Feelings from Mountain and Water



Feelings from Mountain and Water (山水情) is essentially an animated ink painting. It is a film about a master of the guqin, an instrument that seems to embody the Chinese landscape, as I have discussed in earlier posts on this blog.  The master and pupil are seen in various shan shui (rivers and mountains) settings, painted in a minimal and near-monochrome style.  We see the changing of the seasons and hear the sound of blowing wind and running water (there is no dialogue).  The camera pans across misty mountains which emerge out of the mist as ink spreads on paper.  I have embedded the film above - it only lasts 20 minutes.


Feelings from Mountain and Water was made in Shanghai in 1988 by the renowned Chinese animator Te Wei (1915-2010).  His ink wash technique, developed in the late fifties, was based on that of painter Qi Baishi (1864-1957), who was in turn influenced by Bada Shanren (1626 - 1705).  There is a fishing scene in Feelings From Mountain and Water that resembles Bada Shanren's Fish and Rocks (1696), a painting I've written about here before and featured today in my regular landscape 'tweet of the day'.  Another influence, evident in The Cowboy's Flute (1963), was the painter Li Keran (1907-89).  It was soon after the release of this film that the Cultural Revolution brought Te Wei's career to a sudden halt and, as Alex Dudok de Wit has written in a piece for the BFI site, he was interned in solitary confinement for a year, beaten, deprived of sleep and obliged to pen self-criticisms.  He kept himself sane by drawing sketches on the glass pane of a table, erasing them when guards approached.  Later he worked on a pig farm with his fellow animator A Da and it was only after Mao's death that they could consider returning to their work.

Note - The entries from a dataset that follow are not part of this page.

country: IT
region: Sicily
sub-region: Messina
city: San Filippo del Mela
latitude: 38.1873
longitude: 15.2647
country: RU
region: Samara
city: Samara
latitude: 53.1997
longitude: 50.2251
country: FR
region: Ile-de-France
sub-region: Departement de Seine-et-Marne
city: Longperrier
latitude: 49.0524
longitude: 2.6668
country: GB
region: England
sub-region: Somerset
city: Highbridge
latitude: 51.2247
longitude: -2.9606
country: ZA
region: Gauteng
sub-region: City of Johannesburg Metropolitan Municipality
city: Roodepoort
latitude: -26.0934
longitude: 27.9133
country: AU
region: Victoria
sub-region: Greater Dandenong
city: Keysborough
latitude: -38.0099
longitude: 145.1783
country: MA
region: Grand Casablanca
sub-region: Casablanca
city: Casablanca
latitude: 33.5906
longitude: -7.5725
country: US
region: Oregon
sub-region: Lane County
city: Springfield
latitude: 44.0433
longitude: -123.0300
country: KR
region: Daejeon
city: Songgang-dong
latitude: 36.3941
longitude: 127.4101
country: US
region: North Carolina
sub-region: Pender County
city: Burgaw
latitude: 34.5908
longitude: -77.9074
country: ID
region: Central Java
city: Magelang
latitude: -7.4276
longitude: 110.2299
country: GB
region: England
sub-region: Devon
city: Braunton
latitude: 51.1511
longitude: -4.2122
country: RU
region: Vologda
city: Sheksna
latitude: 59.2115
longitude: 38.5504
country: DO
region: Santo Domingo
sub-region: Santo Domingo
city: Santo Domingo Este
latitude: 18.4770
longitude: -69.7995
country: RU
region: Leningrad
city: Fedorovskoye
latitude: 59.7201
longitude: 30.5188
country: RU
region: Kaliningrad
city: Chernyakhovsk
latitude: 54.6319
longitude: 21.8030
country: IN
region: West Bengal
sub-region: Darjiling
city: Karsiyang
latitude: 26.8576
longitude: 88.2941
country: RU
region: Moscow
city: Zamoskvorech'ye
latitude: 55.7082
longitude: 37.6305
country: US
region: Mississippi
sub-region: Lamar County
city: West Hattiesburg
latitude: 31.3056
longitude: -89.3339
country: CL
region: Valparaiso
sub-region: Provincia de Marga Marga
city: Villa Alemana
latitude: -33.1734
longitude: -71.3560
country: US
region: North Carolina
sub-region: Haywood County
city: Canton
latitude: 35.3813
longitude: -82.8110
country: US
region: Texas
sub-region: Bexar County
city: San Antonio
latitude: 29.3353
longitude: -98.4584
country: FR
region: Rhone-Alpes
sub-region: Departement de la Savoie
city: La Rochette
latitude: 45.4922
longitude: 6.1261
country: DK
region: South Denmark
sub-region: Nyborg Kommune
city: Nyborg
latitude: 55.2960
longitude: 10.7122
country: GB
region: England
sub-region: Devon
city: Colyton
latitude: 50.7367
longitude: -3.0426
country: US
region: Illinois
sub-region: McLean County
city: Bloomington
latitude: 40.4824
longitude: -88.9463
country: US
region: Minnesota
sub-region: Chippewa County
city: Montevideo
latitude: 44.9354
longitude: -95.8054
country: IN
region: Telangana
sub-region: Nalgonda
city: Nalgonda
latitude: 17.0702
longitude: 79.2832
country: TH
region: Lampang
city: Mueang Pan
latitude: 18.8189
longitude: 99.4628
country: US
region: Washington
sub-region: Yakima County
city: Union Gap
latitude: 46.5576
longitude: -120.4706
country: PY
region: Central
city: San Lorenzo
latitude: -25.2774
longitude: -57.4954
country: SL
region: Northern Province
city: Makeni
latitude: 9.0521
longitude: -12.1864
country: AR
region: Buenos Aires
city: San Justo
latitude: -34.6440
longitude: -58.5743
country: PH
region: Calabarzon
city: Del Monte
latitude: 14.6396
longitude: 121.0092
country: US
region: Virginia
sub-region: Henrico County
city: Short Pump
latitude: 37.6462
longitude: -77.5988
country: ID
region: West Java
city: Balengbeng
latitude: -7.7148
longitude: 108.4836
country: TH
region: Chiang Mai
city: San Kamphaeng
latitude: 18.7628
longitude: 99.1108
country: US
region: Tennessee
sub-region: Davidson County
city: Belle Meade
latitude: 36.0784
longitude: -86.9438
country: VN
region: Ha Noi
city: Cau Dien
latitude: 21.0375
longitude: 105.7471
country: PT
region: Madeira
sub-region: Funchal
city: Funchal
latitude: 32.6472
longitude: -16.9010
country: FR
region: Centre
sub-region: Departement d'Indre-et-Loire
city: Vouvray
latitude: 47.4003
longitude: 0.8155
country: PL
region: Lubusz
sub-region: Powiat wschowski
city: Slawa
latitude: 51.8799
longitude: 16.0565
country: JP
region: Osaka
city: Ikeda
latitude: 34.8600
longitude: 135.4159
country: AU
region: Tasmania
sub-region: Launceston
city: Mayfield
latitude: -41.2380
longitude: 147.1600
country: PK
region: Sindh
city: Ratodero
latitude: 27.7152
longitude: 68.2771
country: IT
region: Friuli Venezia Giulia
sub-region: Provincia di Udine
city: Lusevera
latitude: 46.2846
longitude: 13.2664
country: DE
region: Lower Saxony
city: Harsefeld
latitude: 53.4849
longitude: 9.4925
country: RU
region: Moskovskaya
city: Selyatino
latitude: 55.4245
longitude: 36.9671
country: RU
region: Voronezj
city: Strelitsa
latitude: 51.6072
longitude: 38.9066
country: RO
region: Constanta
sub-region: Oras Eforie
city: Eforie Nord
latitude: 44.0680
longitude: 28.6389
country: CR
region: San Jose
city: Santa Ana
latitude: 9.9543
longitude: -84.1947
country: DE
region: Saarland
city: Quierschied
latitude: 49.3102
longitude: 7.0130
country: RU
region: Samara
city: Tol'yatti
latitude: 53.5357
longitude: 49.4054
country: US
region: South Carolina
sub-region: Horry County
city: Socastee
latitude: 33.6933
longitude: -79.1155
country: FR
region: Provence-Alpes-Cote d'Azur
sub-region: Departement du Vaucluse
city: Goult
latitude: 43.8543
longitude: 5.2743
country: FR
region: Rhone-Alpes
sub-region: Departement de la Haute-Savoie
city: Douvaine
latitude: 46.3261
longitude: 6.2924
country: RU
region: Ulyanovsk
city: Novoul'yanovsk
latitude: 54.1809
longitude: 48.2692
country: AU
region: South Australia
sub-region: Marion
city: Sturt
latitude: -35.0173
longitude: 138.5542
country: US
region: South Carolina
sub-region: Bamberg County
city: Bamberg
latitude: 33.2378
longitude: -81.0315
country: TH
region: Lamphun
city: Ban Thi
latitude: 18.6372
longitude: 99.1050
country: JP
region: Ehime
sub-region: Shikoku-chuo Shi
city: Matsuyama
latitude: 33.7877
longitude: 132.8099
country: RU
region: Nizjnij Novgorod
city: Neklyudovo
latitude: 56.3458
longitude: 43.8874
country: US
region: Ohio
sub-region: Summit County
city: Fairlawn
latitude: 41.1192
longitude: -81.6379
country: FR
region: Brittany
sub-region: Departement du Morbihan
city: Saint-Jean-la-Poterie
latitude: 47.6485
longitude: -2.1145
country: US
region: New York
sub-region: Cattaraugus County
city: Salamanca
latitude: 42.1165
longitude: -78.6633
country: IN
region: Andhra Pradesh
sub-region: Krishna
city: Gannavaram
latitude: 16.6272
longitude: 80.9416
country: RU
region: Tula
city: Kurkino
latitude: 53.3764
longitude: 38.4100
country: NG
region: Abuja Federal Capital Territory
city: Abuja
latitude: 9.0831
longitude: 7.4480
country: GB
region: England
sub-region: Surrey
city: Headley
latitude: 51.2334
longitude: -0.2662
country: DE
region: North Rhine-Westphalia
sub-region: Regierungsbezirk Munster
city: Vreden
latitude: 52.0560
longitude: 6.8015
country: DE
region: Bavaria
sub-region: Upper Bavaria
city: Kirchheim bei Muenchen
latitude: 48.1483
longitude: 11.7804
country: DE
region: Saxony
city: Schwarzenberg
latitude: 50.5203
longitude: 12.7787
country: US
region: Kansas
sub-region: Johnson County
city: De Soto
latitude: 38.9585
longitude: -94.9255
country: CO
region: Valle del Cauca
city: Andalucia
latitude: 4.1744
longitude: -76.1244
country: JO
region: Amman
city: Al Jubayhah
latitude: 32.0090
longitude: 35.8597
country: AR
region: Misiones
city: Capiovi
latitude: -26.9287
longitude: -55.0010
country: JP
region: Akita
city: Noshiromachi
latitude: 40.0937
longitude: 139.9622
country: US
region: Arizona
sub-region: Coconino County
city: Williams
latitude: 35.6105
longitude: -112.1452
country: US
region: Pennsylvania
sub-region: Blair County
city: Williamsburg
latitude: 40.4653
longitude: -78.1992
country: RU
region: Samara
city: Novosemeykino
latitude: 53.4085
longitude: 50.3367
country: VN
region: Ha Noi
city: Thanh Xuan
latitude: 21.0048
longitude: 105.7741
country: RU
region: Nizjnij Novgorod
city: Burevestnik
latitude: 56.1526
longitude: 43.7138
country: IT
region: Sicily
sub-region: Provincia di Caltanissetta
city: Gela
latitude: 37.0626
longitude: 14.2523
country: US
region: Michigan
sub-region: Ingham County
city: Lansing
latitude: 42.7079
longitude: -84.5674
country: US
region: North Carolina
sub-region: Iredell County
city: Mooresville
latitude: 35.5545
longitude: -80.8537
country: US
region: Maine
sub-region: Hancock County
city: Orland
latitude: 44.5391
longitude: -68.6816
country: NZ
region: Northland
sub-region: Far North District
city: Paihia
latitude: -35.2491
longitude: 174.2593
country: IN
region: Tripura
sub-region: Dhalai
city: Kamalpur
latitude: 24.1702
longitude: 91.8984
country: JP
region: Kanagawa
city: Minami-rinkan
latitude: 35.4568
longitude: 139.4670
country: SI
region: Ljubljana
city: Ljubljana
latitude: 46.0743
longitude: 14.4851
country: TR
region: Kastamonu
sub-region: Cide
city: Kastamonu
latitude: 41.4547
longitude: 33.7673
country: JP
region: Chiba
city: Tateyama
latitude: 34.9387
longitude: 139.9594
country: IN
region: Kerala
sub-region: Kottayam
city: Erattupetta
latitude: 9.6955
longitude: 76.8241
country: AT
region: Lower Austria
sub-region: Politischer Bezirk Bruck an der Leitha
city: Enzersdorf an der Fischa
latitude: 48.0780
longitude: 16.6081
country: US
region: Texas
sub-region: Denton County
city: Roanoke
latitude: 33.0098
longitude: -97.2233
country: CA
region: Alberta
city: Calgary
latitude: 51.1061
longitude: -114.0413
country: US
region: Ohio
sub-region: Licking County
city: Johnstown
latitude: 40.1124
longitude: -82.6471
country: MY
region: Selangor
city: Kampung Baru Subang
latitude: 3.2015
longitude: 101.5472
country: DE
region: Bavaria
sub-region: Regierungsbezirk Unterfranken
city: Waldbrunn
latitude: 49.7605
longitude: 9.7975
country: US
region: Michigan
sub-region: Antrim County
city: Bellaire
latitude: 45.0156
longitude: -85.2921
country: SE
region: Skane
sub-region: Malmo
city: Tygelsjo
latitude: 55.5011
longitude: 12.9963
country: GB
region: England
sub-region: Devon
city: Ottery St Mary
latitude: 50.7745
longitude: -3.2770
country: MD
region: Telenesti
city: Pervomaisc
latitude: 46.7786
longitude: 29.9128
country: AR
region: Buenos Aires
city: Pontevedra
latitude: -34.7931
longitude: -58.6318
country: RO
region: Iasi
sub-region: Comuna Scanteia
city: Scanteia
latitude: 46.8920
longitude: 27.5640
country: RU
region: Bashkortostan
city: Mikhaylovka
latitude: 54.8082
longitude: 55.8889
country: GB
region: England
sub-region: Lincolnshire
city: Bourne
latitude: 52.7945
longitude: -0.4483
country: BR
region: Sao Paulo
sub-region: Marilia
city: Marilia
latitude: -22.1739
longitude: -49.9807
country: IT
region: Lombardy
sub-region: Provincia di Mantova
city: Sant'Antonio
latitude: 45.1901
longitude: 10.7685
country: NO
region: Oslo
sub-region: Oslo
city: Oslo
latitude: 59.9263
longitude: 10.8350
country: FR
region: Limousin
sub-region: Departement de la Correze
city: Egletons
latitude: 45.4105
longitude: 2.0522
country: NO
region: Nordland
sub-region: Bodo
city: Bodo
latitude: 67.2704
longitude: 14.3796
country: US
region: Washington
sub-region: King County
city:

Feelings from Mountain and Water can now be seen as the culmination of Te Wei's career.  In 1989 he was honoured as one of the four outstanding Chinese filmmakers, and yet, as de Wit writes, 'the artist who had survived the Cultural Revolution did not weather the transition to the market economy, and he did not work in the last two decades of his life.'  Perhaps Te Wei's style of animation will be carried forward by others?  The knowledge that this was his last film gives added poignancy to the final scene involving the old master, in which he plays a qin that is merely a blur of ink, surrounded by layers of mist.  The precious instrument is passed on to his student, who plays it as the master's boat travels up the screen and into the distance until it seemingly fades into the sky.